# Video: DVD-Hülle der PCGH 12/2012 optimal aus dem aktuellen Heft trennen



## PCGH-Redaktion (6. November 2012)

Jetzt ist Ihre Meinung gefragt zu *Video: DVD-Hülle der PCGH 12/2012 optimal aus dem aktuellen Heft trennen *

					PC Games Hardware hat ein Video produziert, in dem anschaulich erklärt wird, wie man die DVD-Hülle der aktuellen Ausgabe 12/2012 heraustrennt, ohne dass das Heft dabei beschädigt wird.

					[size=-2]Bitte beachten Sie: Der Kommentarbereich wird gemäß der Forenregeln moderiert. Allgemeine Fragen und Kritik zu Online-Artikeln von PC Games Hardware sind im Feedback-Unterforum zu veröffentlichen und NICHT im Kommentarthread zu einer News. Dort werden sie ohne Nachfragen entfernt.

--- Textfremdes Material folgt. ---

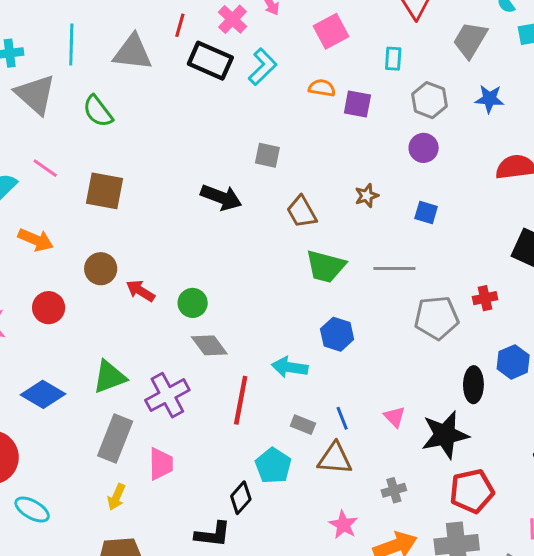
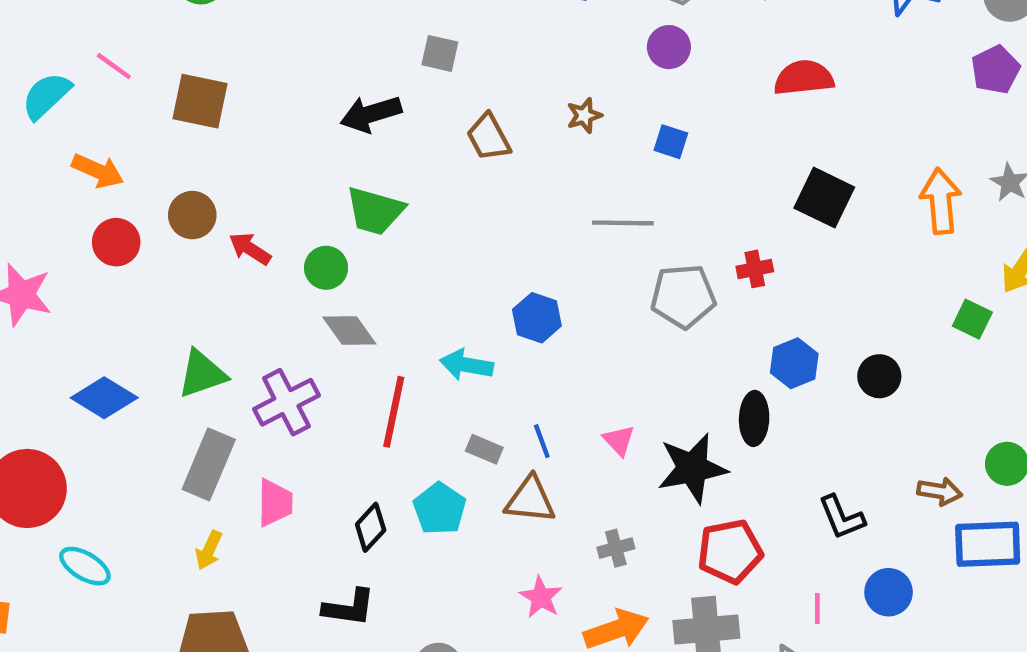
black arrow: (221, 197) -> (371, 114), turned 141
green trapezoid: (326, 266) -> (375, 211), moved
red circle: (49, 308) -> (116, 242), moved
black ellipse: (473, 385) -> (754, 418), moved
black diamond: (241, 498) -> (371, 527), moved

Sollten Sie Fehler in einer News finden, schicken Sie diese bitte an online@pcgameshardware.de mit einem aussagekräftigen Betreff.[/size]





			Dieser Inhalt steht nur eingeloggten Mitgliedern zur Verfügung.
        

 Zurück zum Artikel: *Video: DVD-Hülle der PCGH 12/2012 optimal aus dem aktuellen Heft trennen *


----------



## D!str(+)yer (6. November 2012)

*AW: Video: DVD-Hülle der PCGH 12/2012 optimal aus dem aktuellen Heft trennen*

Ich hätte eigentlich ganz gerne die Pappe wieder zurück 
Das fand ich ziemlich angenehm, besonders weil der Inhalt der DVD noch mal drauf stand!


----------



## PCGH_Raff (6. November 2012)

*AW: Video: DVD-Hülle der PCGH 12/2012 optimal aus dem aktuellen Heft trennen*

Nun steht der Inhalt *auf der DVD* - Killerfeature! 

MfG,
Raff


----------



## BikeRider (6. November 2012)

*AW: Video: DVD-Hülle der PCGH 12/2012 optimal aus dem aktuellen Heft trennen*

 Der zerreißt da Hefte und meines liegt immer noch nicht in meinen Briefkasten. 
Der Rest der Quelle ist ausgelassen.